Yavaş'tan yak...

Ankara Büyükşehir Belediye Başkanı Mansur Yavaş, Boğaziçi Üniversitesi Rektörü Prof. Dr. Melih Bulu'yu açık mektupla istifaya davet etmiş. Bulu'ya seslenen Yavaş, 'Eğer bir kurban verilecekse, akademik barışı, gençliği ve geleceğimizi değil, makamınızı kurban verin' ifadelerine yer vermiş.

Yavaş'tan yak...
TAKİP ET Google News ile Takip Et

Hey gidi eskilerin ülkücü Mansur’u. Hey gidi Cumhurbaşkanı Erdoğan’a karşı en şanslı görülen CHP’nin yeni gönüldaşı.  
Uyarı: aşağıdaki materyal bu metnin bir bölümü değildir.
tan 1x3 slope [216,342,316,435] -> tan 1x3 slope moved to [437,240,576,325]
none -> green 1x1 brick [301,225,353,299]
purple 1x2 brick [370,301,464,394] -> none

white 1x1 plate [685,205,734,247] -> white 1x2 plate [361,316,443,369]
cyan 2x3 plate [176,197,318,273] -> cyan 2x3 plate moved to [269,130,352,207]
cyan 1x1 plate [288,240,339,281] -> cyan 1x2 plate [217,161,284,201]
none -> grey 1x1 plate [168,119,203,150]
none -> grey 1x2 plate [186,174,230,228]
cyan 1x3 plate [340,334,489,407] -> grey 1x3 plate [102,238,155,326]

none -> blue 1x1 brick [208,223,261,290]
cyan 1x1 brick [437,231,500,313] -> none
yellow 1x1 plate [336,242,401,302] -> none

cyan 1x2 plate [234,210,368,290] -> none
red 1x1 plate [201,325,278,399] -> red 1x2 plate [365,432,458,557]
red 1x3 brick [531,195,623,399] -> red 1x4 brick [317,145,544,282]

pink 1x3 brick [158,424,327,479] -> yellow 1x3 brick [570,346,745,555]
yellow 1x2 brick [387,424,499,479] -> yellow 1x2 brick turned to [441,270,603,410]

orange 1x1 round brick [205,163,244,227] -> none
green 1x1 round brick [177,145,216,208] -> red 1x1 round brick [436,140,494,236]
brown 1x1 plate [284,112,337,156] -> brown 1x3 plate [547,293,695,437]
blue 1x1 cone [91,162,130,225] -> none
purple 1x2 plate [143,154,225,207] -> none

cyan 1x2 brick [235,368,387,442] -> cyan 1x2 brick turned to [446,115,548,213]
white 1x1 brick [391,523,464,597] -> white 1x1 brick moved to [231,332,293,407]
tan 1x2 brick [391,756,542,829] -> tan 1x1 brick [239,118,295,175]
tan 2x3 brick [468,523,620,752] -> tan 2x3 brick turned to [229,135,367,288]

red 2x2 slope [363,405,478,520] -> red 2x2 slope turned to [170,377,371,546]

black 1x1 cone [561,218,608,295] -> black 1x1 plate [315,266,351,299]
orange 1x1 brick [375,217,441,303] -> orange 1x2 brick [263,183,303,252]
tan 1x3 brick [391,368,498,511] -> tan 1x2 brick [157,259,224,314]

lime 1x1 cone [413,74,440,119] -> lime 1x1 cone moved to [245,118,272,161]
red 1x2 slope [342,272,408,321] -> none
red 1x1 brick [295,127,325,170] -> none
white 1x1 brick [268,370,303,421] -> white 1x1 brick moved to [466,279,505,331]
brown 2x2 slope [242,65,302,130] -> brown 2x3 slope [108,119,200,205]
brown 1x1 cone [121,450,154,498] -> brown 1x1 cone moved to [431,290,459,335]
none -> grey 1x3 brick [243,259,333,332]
Hey gidi yeni mahallesine yaranmak için, devletin tüm yasal şartları oluşmuş bir atamaya rağmen rektöre, “kendini kurban et” tavsiye ve telkininde bulunan Mansur.
Bakın Mansur efendinin dediklerine;


“ Sayın Melih Bulu, bir yönetici sorumluluğu ile size bu mektubu yazıyorum. Gerginliklerden yorulmuş olan ülkemizde, elinize tarihi bir fırsat geçti. Tek bir hareketinizle, ülkemize ve milletimizi büyük bir iyilik yapabilirsiniz. Boğaziçi Üniversitesi’nde yaşanan ve ülkeye yayılma eğilimi gösteren krizle ilgili, belki de hiçbir siyasi liderde, hiçbir partide ve hiçbir sivil toplum kuruluşunda olmayan bir imkana sahipsiniz.


Sorumluluk sahibi bir bilim adamı olduğunuzu göstererek, atandığınız rektörlük görevinden feragat edip, ülkemiz adına tarihi bir fedakarlık yapabilirsiniz. Lütfen bir feraset örneği gösterin ve isminiz üzerinden gençlerimizin, güvenlik güçlerimizin, toplumsal kesimlerimizin karşı karşıya gelmesine daha fazla izin vermeyin.


İsminiz, kamplaşmanın bir öznesi değil, ülkesi ve milleti için makamdan fedakarlık yapabilen bir bilim adamı olarak anılsın. Bu tarihi olgunluğu, kendinizden ve milletimizden esirgemeyin.”


Bu cümleleri yazan soldan biri değil. “devlet başa kuzgun leşe” düsturu içinde yetişen bir adam.


Yine “devlet ebet müddet” ilkesini benimseyen bir geleneğin ekmeğini yemiş suyunu içmiş bir adam.


Açıkça diyor ki Mansur Efendi rektöre, sen bırak bu işi evine dön. Peki sonra. Sonra yeni bir atama. Sonra… Yeniden eylemler.


Dahası var. Boğaziçi rektörünün istifası demek ve bunun yolunu açmak demek, bugünden sonra yapılan her atamanın tartışılması ve hatta istifasını istemek demektir. 
Bu uygulama ile artık siz okula bile müdür atayamazsınız. Zira lise öğrencileri de protesto hakkını kullanır ve istifasını isteyebilir.


Devletin işleyişi ve kamu düzeni açısından bu tür basitliklere pabuç bırakılmaz, bırakılmayacak.


Boğaziçi Üniversitesi’nin öğrencisi olsa da olmasa da bu tür sözde demokratik tepkilerin altındaki asıl amaç devleti ve kamuyu yıpratmak, kaos ortamı oluşturmak ve bundan birilerinin faydalanmasının önünü açarak ülkenin yükselişinin önüne geçmektir.


Herkesi anlardık da gelecekte sağ, mütedeyyin ve devleti önceleyen kesimlerin de oylarına talip müstakbel Cumhurbaşkanı adayından bu çıkışı beklemezdik.


Aslında Erdoğan’a  büyük bir koz verdi Mansur Yavaş. Belediye hizmetleri ve diğer güncel konularda susmayı ısrarla tercih eden Yavaş’ın, yarınlarda başına büyük bela olacak bu mektup için küheylan kesilmesi Erdoğan’ın hem elini güçlendirdi hem de işini çok kolaylaştırdı.